▶ **TASK OBJECTIVE**: What you return must match the records below exactly, apart from the omitted pictures.

....................

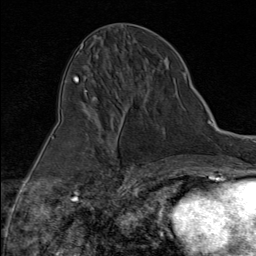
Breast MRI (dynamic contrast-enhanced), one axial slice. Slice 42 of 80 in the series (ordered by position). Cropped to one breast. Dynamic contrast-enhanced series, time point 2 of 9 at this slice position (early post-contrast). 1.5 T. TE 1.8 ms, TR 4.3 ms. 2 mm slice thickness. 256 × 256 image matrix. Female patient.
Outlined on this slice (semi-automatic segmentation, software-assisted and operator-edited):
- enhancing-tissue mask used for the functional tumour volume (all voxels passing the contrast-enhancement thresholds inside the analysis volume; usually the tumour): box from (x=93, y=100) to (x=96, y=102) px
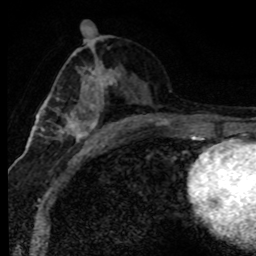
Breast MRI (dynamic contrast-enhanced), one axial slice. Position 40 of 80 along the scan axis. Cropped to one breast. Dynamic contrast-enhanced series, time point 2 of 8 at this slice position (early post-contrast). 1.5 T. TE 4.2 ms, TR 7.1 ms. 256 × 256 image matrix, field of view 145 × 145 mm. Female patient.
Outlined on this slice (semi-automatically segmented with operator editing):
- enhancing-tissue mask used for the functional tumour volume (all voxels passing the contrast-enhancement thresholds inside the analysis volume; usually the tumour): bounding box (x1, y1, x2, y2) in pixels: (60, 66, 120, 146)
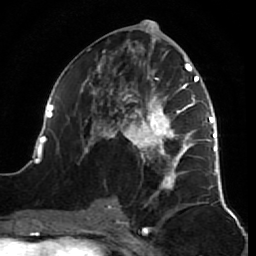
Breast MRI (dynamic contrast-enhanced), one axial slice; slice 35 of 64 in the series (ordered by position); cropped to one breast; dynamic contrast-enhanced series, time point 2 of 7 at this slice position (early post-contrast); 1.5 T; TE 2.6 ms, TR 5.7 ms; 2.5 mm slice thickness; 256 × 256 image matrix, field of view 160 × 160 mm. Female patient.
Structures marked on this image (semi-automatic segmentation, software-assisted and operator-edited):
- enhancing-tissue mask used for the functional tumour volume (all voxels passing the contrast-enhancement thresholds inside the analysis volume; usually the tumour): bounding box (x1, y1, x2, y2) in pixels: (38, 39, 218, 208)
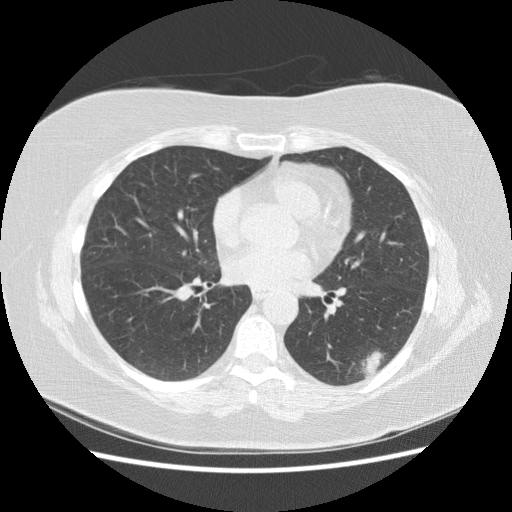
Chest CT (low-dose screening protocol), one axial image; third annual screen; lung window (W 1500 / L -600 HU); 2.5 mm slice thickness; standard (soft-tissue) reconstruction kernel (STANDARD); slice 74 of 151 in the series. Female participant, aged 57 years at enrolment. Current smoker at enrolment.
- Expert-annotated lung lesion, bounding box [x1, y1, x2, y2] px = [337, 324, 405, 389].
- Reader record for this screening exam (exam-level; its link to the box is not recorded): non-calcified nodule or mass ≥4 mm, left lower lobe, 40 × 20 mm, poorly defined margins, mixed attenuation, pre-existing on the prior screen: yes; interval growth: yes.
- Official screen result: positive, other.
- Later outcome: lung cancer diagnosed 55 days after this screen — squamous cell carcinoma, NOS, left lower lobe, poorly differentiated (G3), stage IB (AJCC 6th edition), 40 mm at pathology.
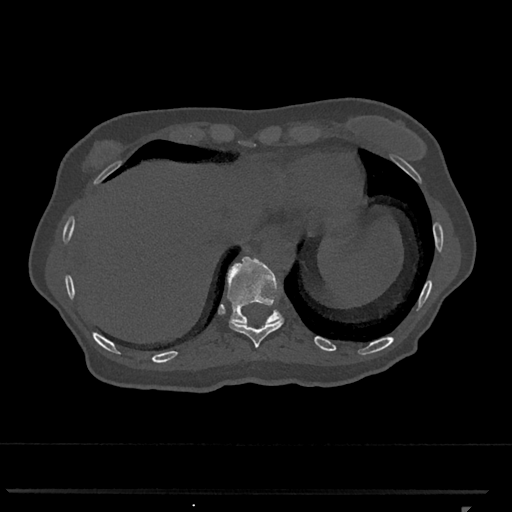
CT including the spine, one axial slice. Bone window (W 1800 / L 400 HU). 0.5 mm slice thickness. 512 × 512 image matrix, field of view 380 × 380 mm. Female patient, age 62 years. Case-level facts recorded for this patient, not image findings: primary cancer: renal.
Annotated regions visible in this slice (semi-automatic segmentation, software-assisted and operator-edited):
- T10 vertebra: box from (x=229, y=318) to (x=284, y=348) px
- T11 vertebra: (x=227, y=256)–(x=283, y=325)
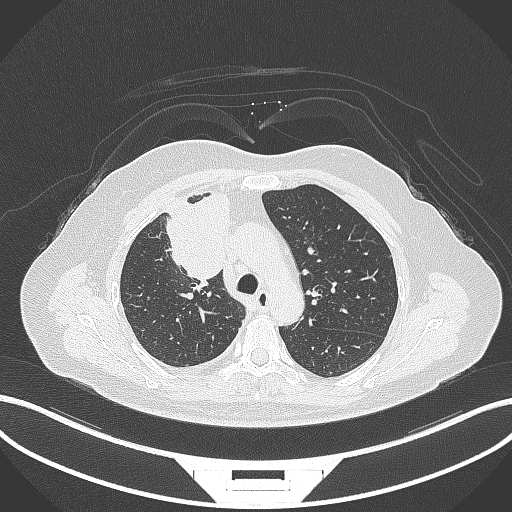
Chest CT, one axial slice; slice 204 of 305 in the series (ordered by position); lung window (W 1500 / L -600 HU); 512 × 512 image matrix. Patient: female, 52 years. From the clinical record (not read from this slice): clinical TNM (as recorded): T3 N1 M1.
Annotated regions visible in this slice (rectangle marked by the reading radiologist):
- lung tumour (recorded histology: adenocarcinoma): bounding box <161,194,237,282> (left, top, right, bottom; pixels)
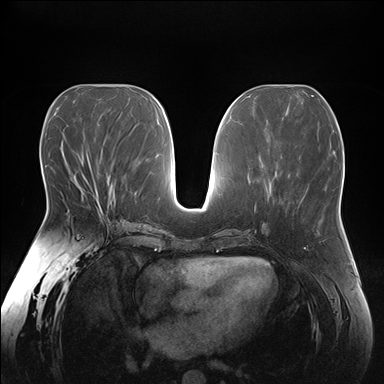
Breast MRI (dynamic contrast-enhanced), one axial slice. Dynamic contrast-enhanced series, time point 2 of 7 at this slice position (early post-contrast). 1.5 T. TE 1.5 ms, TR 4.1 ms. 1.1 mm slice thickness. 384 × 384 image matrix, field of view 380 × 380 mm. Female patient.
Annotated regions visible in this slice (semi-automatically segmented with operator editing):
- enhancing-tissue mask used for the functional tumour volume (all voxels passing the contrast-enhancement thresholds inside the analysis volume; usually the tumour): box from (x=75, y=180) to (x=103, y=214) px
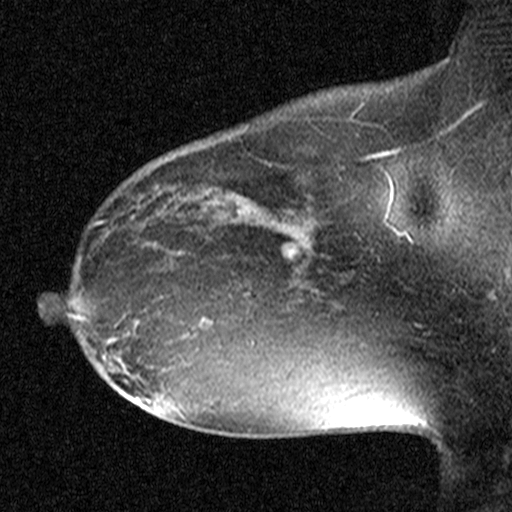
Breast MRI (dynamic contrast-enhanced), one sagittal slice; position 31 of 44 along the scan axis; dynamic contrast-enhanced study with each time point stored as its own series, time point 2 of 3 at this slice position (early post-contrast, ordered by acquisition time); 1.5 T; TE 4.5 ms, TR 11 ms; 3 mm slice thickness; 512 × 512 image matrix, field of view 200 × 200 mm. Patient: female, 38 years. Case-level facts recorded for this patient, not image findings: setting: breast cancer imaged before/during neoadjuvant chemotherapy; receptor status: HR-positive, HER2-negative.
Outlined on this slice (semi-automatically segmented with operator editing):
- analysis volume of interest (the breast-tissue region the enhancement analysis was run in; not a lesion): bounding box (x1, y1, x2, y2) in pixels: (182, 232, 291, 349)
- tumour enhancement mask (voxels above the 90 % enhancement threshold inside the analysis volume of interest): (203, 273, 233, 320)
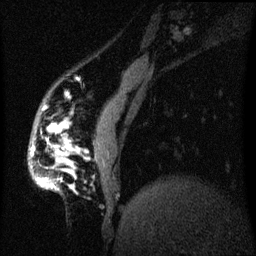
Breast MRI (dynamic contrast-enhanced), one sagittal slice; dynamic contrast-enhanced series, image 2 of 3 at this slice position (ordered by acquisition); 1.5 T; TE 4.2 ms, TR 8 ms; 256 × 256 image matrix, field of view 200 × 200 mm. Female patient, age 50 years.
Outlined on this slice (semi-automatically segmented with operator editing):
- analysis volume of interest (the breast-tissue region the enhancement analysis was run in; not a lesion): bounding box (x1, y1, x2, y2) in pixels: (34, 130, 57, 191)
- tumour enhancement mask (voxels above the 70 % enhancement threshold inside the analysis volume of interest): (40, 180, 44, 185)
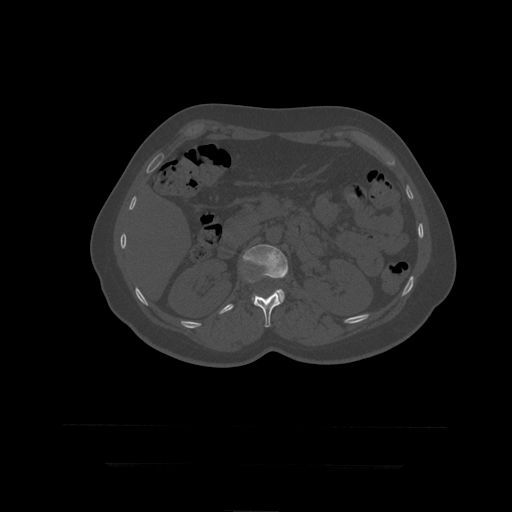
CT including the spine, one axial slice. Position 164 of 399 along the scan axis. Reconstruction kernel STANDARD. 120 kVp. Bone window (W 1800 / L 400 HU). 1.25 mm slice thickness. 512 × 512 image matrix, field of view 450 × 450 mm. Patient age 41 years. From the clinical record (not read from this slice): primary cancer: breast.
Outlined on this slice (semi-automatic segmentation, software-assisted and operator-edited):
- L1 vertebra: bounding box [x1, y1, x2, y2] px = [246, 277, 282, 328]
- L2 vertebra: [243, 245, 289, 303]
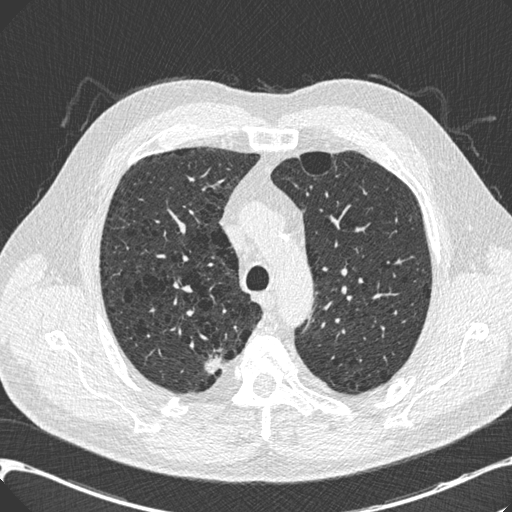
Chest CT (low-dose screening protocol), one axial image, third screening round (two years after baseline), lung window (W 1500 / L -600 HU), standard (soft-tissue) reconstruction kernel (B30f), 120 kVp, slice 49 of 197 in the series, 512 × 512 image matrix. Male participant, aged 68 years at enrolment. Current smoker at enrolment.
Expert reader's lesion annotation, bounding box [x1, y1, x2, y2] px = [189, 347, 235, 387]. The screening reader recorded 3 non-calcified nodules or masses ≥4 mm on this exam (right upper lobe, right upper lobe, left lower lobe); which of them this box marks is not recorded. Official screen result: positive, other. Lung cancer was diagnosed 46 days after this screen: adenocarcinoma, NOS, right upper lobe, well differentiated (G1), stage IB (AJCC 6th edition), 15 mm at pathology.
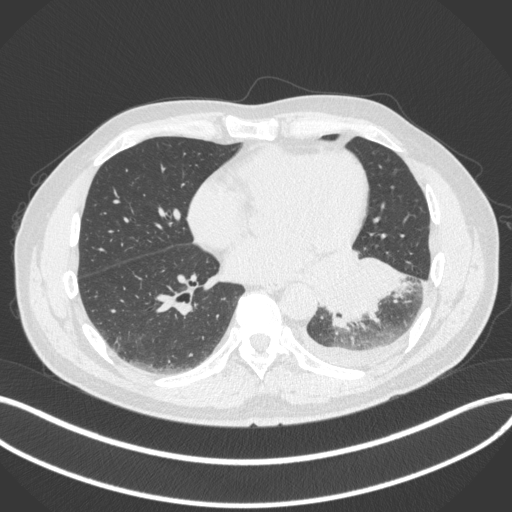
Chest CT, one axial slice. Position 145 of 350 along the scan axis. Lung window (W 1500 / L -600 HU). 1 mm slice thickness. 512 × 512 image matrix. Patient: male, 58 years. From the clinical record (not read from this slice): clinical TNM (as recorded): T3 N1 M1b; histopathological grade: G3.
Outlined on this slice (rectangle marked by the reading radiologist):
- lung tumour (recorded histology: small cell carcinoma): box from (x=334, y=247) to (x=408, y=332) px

....................

▶ **SOLUTION TO THE EXERCISE**:
Breast MRI (dynamic contrast-enhanced), one axial slice. Slice 42 of 80 in the series (ordered by position). Cropped to one breast. Dynamic contrast-enhanced series, time point 2 of 9 at this slice position (early post-contrast). 1.5 T. TE 1.8 ms, TR 4.3 ms. 2 mm slice thickness. 256 × 256 image matrix. Female patient.
Outlined on this slice (semi-automatic segmentation, software-assisted and operator-edited):
- enhancing-tissue mask used for the functional tumour volume (all voxels passing the contrast-enhancement thresholds inside the analysis volume; usually the tumour): box from (x=93, y=100) to (x=96, y=102) px
Breast MRI (dynamic contrast-enhanced), one axial slice. Position 40 of 80 along the scan axis. Cropped to one breast. Dynamic contrast-enhanced series, time point 2 of 8 at this slice position (early post-contrast). 1.5 T. TE 4.2 ms, TR 7.1 ms. 256 × 256 image matrix, field of view 145 × 145 mm. Female patient.
Outlined on this slice (semi-automatically segmented with operator editing):
- enhancing-tissue mask used for the functional tumour volume (all voxels passing the contrast-enhancement thresholds inside the analysis volume; usually the tumour): bounding box (x1, y1, x2, y2) in pixels: (60, 66, 120, 146)
Breast MRI (dynamic contrast-enhanced), one axial slice; slice 35 of 64 in the series (ordered by position); cropped to one breast; dynamic contrast-enhanced series, time point 2 of 7 at this slice position (early post-contrast); 1.5 T; TE 2.6 ms, TR 5.7 ms; 2.5 mm slice thickness; 256 × 256 image matrix, field of view 160 × 160 mm. Female patient.
Structures marked on this image (semi-automatic segmentation, software-assisted and operator-edited):
- enhancing-tissue mask used for the functional tumour volume (all voxels passing the contrast-enhancement thresholds inside the analysis volume; usually the tumour): bounding box (x1, y1, x2, y2) in pixels: (38, 39, 218, 208)
Chest CT (low-dose screening protocol), one axial image; third annual screen; lung window (W 1500 / L -600 HU); 2.5 mm slice thickness; standard (soft-tissue) reconstruction kernel (STANDARD); slice 74 of 151 in the series. Female participant, aged 57 years at enrolment. Current smoker at enrolment.
- Expert-annotated lung lesion, bounding box [x1, y1, x2, y2] px = [337, 324, 405, 389].
- Reader record for this screening exam (exam-level; its link to the box is not recorded): non-calcified nodule or mass ≥4 mm, left lower lobe, 40 × 20 mm, poorly defined margins, mixed attenuation, pre-existing on the prior screen: yes; interval growth: yes.
- Official screen result: positive, other.
- Later outcome: lung cancer diagnosed 55 days after this screen — squamous cell carcinoma, NOS, left lower lobe, poorly differentiated (G3), stage IB (AJCC 6th edition), 40 mm at pathology.
CT including the spine, one axial slice. Bone window (W 1800 / L 400 HU). 0.5 mm slice thickness. 512 × 512 image matrix, field of view 380 × 380 mm. Female patient, age 62 years. Case-level facts recorded for this patient, not image findings: primary cancer: renal.
Annotated regions visible in this slice (semi-automatic segmentation, software-assisted and operator-edited):
- T10 vertebra: box from (x=229, y=318) to (x=284, y=348) px
- T11 vertebra: (x=227, y=256)–(x=283, y=325)
Chest CT, one axial slice; slice 204 of 305 in the series (ordered by position); lung window (W 1500 / L -600 HU); 512 × 512 image matrix. Patient: female, 52 years. From the clinical record (not read from this slice): clinical TNM (as recorded): T3 N1 M1.
Annotated regions visible in this slice (rectangle marked by the reading radiologist):
- lung tumour (recorded histology: adenocarcinoma): bounding box <161,194,237,282> (left, top, right, bottom; pixels)
Breast MRI (dynamic contrast-enhanced), one axial slice. Dynamic contrast-enhanced series, time point 2 of 7 at this slice position (early post-contrast). 1.5 T. TE 1.5 ms, TR 4.1 ms. 1.1 mm slice thickness. 384 × 384 image matrix, field of view 380 × 380 mm. Female patient.
Annotated regions visible in this slice (semi-automatically segmented with operator editing):
- enhancing-tissue mask used for the functional tumour volume (all voxels passing the contrast-enhancement thresholds inside the analysis volume; usually the tumour): box from (x=75, y=180) to (x=103, y=214) px
Breast MRI (dynamic contrast-enhanced), one sagittal slice; position 31 of 44 along the scan axis; dynamic contrast-enhanced study with each time point stored as its own series, time point 2 of 3 at this slice position (early post-contrast, ordered by acquisition time); 1.5 T; TE 4.5 ms, TR 11 ms; 3 mm slice thickness; 512 × 512 image matrix, field of view 200 × 200 mm. Patient: female, 38 years. Case-level facts recorded for this patient, not image findings: setting: breast cancer imaged before/during neoadjuvant chemotherapy; receptor status: HR-positive, HER2-negative.
Outlined on this slice (semi-automatically segmented with operator editing):
- analysis volume of interest (the breast-tissue region the enhancement analysis was run in; not a lesion): bounding box (x1, y1, x2, y2) in pixels: (182, 232, 291, 349)
- tumour enhancement mask (voxels above the 90 % enhancement threshold inside the analysis volume of interest): (203, 273, 233, 320)
Breast MRI (dynamic contrast-enhanced), one sagittal slice; dynamic contrast-enhanced series, image 2 of 3 at this slice position (ordered by acquisition); 1.5 T; TE 4.2 ms, TR 8 ms; 256 × 256 image matrix, field of view 200 × 200 mm. Female patient, age 50 years.
Outlined on this slice (semi-automatically segmented with operator editing):
- analysis volume of interest (the breast-tissue region the enhancement analysis was run in; not a lesion): bounding box (x1, y1, x2, y2) in pixels: (34, 130, 57, 191)
- tumour enhancement mask (voxels above the 70 % enhancement threshold inside the analysis volume of interest): (40, 180, 44, 185)
CT including the spine, one axial slice. Position 164 of 399 along the scan axis. Reconstruction kernel STANDARD. 120 kVp. Bone window (W 1800 / L 400 HU). 1.25 mm slice thickness. 512 × 512 image matrix, field of view 450 × 450 mm. Patient age 41 years. From the clinical record (not read from this slice): primary cancer: breast.
Outlined on this slice (semi-automatic segmentation, software-assisted and operator-edited):
- L1 vertebra: bounding box [x1, y1, x2, y2] px = [246, 277, 282, 328]
- L2 vertebra: [243, 245, 289, 303]
Chest CT (low-dose screening protocol), one axial image, third screening round (two years after baseline), lung window (W 1500 / L -600 HU), standard (soft-tissue) reconstruction kernel (B30f), 120 kVp, slice 49 of 197 in the series, 512 × 512 image matrix. Male participant, aged 68 years at enrolment. Current smoker at enrolment.
Expert reader's lesion annotation, bounding box [x1, y1, x2, y2] px = [189, 347, 235, 387]. The screening reader recorded 3 non-calcified nodules or masses ≥4 mm on this exam (right upper lobe, right upper lobe, left lower lobe); which of them this box marks is not recorded. Official screen result: positive, other. Lung cancer was diagnosed 46 days after this screen: adenocarcinoma, NOS, right upper lobe, well differentiated (G1), stage IB (AJCC 6th edition), 15 mm at pathology.
Chest CT, one axial slice. Position 145 of 350 along the scan axis. Lung window (W 1500 / L -600 HU). 1 mm slice thickness. 512 × 512 image matrix. Patient: male, 58 years. From the clinical record (not read from this slice): clinical TNM (as recorded): T3 N1 M1b; histopathological grade: G3.
Outlined on this slice (rectangle marked by the reading radiologist):
- lung tumour (recorded histology: small cell carcinoma): box from (x=334, y=247) to (x=408, y=332) px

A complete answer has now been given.